Walikota Surabaya saat mengawasi proses pembersihan - Image from kumparan.com
Demo boleh, tapi jangan anarkis
Aksi demonstrasi guna menolak UU Omnibus Law di Surabaya berujung ricuh. Banyak fasilitas umum yang dirusak dan dibakar. Hal ini lah yang kemudian membuat Risma Walikota Surabaya menjadi geram dan marah.
Tri Rismaharini Walikota Surabaya menghadang sekelompok pendemo yang ditangkap polisi saat aksi menolak UU Omnibus Law di Surabaya, pada Kamis (8/10/2020) malam.
Risma memarahi mereka sebab merusak fasilitas umum di Surabaya. Emosi Risma semakin memuncak saat tahu bahwa para pendemo tersebut bukan warga Surabaya. Ada yang mengaku dari Lamongan dan juga Madiun.
"Tega sekali kamu, saya setengah mati bangun kota ini, kamu yang hancurin," kata Risma.
Risma Walikota Surabaya saat marahi pendemo anarkis - Image from kumparan.com
Tak cukup disitu, Risma juga sempat bertanya motif salah satu demonstran asal Lamongan dalam keikutsertaan demo tolak UU Omnibus Law di Surabaya.
"Kamu tahu apa itu UU Omnibus Law?", tanya Risma.
Pemuda tersebut lantas menjawab, "Tahu bu, undang-undang, tapi saya enggak hafal," kata pemuda tersebut.
Kelompok pemuda itu pun kemudian langsung dibawa polisi untuk diproses lebih lanjut.
Usai memarahi sekelompok pemuda yang ditangkap polisi, Risma turut membersihkan kawasan demo dengan memunguti sampah.
Risma melakukan kegiatan bersih-bersih itu di sebagian Jalan Gubernur Suryo sampai ke pertigaan Jalan Tunjungan Surabaya.
Walikota Surabaya tersebut tak gengsi untuk memunguti sampah yang dipenuhi botol air mineral dan batu di sepanjang jalan tersebut, bersama jajara satuan Linmas dan Satpol PP Kota Surabaya.
Seperti diberitakan, polisi melakukan pembubaran paksa aksi demonstrasi tolak UU Omnibus Law di Surabaya Kamis sore pukul 15.30 WIB saat massa mulai bertindak anarkis.
Diketahui banyak dari mereka merusak lampu penerangan jalan dan menjebol pagar Gedung Negara Grahadi sisi selatan.
Saat mobil water canon bergerak, ratusan polisi yang berada di dalam halaman Gedung Grahadi juga serentak membubarkan para pendemo.
Suasana mendadak mencekam karena polisi berulang kali menembakkan gas air mata ke arah massa.

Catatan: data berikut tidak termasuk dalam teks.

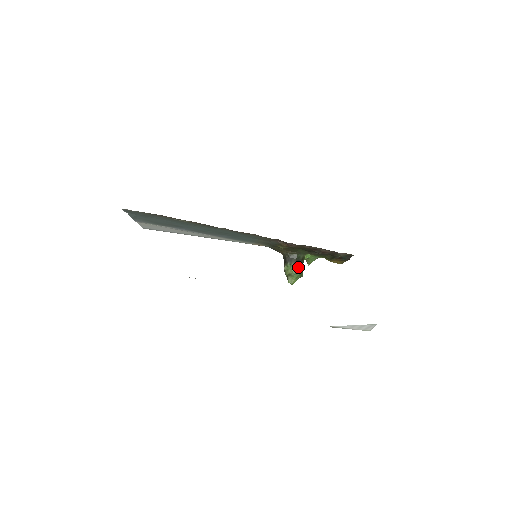
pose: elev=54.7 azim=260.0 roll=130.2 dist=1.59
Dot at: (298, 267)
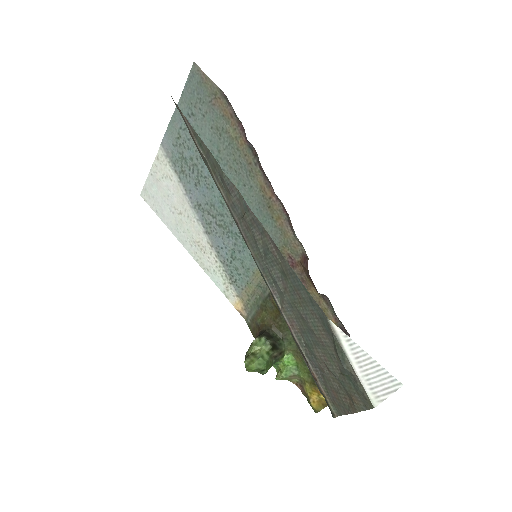
Dot at: (271, 354)
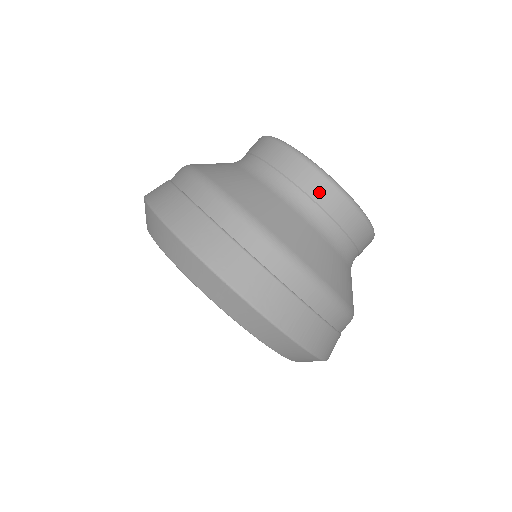
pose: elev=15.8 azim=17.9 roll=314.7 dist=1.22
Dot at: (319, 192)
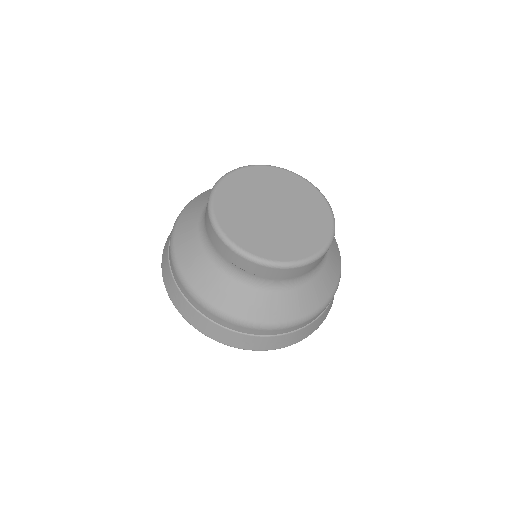
Dot at: (213, 237)
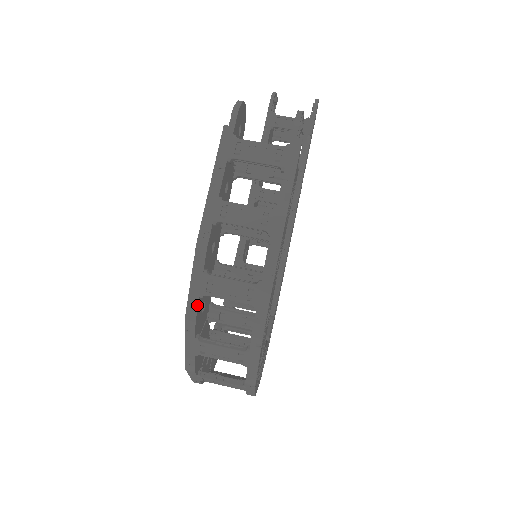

Sementara massa membalas aksi tersebut dengan melempari bermacam benda ke arah Gedung Negara Grahadi di Jalan Gubernur Suryo. Benda-benda yang dilempar, seperti halnya botol air mineral, batu hingga bahan-bahan dari besi lainnya.
Kabag Humas Pemerintah Kota Surabaya Febriadhitya Prajatara. juga turut menanggapi aksi anarkis yang dilakukan para pendemo di Surabaya tersebut. Ia menyayangkan fasilitas publik yang dirusak dan dibakar.
"Kami menyayangkan fasilitas publik dirusak atau dibakar. Mestinya menyuarakan pendapat tetap menjaga aset publik. Itu lebih bagus. Untuk membangun semua itu tidak mudah," ujar Febri.
Setelah aksi demo usai, hasil pantauan lokasi kejadian sejumlah fasilitas publik, menemukan berbagai fasilitas umum yang dirusak dan dibakar.
Mulai dari tempat sampah, tempat bunga di jalan sekitar kawasan Balai Pemuda dirusak dan juga dibakar masyarakat.
Terlihat sejumlah pendemo dengan anarkis mencabut tempat sampah yang terbuat dari seng dan kayu di jalan-jalan kemudian membakarnya di sekitar air mancur kawasan simpang empat.
Febri menjelaskan bahwa saat ini petugas Dinas Kebersihan dan Pertamanan (DKP) Surabaya masih mendaftar fasilitas publik yang dirusak saat aksi demo.
"Ya nanti semua akan diinventarisi berapa kerugian atas kerusakan fasilitas publik," katanya.
Dalam negara demokrasi, demo adalah salah satu upaya penyampaian pendapat yang diperbolehkan. Namun jangan sampai kesempatan bagus ini justru digunakan untuk merugikan diri sendiri dan masyarakat umum.
Jika sudah begitu, apa bedanya pendemo dengan pejabat yang merugikan masyarakat dengan Undang-Undang mereka?